Business Overview

Company supplies safety equipment, first aide products and offers CPR and other OSHA mandated training to public and private entities. Company has numerous contracts to assess and maintain the inventory of first aid supplies at customer locations on a regularly scheduled basis. Product lines have high brand recognition. The company is slightly distressed but is profitable and could become highly profitable under new management.

The reason for the sale is the owners are beyond retirement age and wish to both retire and relocate.


  • Asking Price: $160,000
  • Cash Flow: $39,121
  • Gross Revenue: $528,365
  • FF&E: N/A
  • Inventory: $30,000
  • Inventory Included: Yes
  • Established: N/A

Detailed Information

  • Property Owned or Leased:N/A
  • Property Included:N/A
  • Building Square Footage:2,500
  • Lot Size:N/A
  • Total Number of Employees:4
  • Furniture, Fixtures and Equipment:N/A
Is Support & Training Included:

4 weeks

Purpose For Selling:


Additional Info

The sale does include inventory valued at $30,000, which is included in the asking price.

The business has 4 employees and resides in a building with disclosed square footage of 2,500 sq ft.
The real estate is leased by the business for $4,500 per Month

Why is the Current Owner Selling The Business?

There are all kinds of reasons why people decide to sell operating businesses. Nonetheless, the genuine factor vs the one they tell you may be 2 absolutely different things. As an example, they may say "I have too many various responsibilities" or "I am retiring". For lots of sellers, these factors stand. However, for some, these may simply be justifications to attempt to conceal the reality of transforming demographics, increased competition, recent reduction in profits, or a range of other factors. This is why it is extremely essential that you not depend entirely on a vendor's word, but instead, make use of the vendor's answer in conjunction with your overall due diligence. This will paint a much more realistic picture of the business's existing circumstance.

Existing Debts and Future Obligations

If the existing business is in debt, which many companies are, then you will need to consider this when valuating/preparing your deal. Numerous operating businesses finance loans so as to cover things such as inventory, payroll, accounts payable, so on and so forth. Bear in mind that in some cases this can imply that revenue margins are too small. Lots of businesses come under a revolving door of taking on debt as a way to pay back other loans. In addition to debts, there may also be future commitments to take into consideration. There may be an outstanding lease on equipment or the building where the business resides. The business may have existing contracts with vendors that need to be met or might cause charges if canceled early.

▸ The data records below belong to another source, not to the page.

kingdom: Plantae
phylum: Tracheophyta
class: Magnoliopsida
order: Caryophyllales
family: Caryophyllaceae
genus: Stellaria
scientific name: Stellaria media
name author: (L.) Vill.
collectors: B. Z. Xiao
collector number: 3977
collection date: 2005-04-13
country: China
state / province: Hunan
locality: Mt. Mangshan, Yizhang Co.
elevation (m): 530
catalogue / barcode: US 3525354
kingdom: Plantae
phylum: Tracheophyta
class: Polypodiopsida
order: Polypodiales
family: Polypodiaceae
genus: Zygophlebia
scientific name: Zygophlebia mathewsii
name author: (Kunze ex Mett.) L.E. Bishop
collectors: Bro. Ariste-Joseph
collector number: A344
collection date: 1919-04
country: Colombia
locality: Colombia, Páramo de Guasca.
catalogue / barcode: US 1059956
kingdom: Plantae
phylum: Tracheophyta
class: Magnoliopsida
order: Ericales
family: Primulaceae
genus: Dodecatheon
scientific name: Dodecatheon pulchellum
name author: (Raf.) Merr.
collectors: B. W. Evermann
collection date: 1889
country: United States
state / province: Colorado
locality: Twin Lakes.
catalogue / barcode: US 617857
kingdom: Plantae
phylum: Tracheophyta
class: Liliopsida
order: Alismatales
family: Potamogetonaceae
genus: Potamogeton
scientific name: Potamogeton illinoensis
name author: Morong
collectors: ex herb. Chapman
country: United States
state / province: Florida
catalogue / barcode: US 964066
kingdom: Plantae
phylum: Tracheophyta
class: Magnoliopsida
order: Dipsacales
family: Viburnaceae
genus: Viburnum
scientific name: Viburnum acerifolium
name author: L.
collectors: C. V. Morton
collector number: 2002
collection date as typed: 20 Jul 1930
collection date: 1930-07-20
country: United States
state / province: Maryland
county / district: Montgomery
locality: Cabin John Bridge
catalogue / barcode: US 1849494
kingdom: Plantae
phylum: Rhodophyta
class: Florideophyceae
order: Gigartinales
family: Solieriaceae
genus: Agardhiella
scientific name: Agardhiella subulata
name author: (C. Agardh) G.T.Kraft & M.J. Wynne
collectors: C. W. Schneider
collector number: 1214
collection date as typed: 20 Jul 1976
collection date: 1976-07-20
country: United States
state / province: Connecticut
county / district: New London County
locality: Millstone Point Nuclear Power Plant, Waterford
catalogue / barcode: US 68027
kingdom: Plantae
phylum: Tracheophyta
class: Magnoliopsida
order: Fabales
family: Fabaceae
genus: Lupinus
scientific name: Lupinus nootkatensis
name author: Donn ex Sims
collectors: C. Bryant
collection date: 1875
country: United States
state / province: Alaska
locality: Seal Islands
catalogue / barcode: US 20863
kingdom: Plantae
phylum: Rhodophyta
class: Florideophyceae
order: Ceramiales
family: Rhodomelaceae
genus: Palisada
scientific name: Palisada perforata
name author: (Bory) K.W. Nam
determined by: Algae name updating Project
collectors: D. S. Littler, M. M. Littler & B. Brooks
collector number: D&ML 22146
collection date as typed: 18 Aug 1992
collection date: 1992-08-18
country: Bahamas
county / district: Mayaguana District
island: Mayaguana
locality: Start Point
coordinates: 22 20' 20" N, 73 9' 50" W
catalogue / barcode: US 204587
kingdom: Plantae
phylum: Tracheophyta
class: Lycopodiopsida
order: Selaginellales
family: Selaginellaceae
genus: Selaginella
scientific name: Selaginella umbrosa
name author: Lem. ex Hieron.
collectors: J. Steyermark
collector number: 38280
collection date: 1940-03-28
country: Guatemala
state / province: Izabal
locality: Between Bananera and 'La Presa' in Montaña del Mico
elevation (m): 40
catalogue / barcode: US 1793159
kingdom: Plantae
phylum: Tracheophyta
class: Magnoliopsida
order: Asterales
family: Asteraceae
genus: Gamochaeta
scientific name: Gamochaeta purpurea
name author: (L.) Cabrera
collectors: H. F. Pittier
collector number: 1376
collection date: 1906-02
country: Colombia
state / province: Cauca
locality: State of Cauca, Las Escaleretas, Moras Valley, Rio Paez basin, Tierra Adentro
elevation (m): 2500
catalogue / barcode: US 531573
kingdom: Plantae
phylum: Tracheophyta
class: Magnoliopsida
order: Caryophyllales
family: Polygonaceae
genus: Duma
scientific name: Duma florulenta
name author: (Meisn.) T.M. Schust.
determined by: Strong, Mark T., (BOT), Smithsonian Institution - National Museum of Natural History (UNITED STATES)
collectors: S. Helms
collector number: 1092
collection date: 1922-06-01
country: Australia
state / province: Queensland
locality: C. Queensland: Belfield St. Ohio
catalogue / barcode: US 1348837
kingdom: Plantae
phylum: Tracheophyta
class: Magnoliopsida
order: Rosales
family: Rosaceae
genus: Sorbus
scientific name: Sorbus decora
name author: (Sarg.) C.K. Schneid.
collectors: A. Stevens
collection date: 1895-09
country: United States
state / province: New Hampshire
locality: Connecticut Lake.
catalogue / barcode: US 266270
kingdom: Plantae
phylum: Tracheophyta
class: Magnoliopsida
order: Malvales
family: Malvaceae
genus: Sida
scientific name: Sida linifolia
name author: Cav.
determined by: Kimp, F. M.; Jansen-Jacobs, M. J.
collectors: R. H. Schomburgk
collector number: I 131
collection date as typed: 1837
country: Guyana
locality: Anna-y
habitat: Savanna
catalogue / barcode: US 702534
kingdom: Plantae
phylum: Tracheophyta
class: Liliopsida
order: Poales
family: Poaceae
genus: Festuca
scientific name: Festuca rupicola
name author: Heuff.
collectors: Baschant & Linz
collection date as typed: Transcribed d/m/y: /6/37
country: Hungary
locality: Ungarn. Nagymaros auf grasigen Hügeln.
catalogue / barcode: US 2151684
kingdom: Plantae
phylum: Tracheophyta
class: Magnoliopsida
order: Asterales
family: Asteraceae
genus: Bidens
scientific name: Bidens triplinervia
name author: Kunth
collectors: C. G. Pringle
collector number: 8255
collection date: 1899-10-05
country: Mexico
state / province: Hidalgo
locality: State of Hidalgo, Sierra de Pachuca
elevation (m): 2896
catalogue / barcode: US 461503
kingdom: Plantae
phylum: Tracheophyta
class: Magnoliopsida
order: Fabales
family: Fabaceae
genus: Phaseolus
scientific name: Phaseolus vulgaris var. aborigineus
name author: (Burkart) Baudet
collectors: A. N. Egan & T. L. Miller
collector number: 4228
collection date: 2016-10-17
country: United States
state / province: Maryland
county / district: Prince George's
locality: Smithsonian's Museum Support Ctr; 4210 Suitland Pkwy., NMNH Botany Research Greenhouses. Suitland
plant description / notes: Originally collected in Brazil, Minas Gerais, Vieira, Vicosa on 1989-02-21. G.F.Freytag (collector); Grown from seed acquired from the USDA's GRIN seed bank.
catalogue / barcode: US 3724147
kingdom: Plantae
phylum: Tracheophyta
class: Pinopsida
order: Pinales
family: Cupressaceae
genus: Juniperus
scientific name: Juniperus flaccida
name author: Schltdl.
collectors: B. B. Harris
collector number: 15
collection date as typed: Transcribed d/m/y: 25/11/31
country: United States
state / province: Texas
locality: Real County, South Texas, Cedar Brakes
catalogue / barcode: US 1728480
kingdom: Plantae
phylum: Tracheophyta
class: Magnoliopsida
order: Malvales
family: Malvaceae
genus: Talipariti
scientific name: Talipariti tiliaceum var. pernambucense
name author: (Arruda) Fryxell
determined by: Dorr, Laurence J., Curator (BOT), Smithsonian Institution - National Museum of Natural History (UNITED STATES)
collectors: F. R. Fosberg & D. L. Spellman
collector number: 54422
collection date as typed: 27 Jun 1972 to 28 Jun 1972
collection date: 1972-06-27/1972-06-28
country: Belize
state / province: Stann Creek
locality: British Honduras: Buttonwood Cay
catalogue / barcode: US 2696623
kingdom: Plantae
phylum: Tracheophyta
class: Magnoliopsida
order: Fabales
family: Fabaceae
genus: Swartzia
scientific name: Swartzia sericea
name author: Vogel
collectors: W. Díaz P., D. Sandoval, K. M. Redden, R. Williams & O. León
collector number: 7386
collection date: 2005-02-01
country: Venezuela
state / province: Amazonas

Understanding the Customer Base, Competition and Area Demographics

Just how do businesses in the area attract new customers? Many times, companies have repeat customers, which form the core of their everyday revenues. Particular variables such as new competitors growing up around the area, roadway building, and also employee turn over can influence repeat clients and adversely impact future earnings. One essential point to take into consideration is the area of the business. Is it in a highly trafficked shopping center, or is it hidden from the main road? Obviously, the more individuals that see the business on a regular basis, the better the possibility to develop a returning consumer base. A last thought is the general location demographics. Is the business placed in a densely populated city, or is it located on the outside border of town? Exactly how might the regional median family earnings impact future earnings prospects?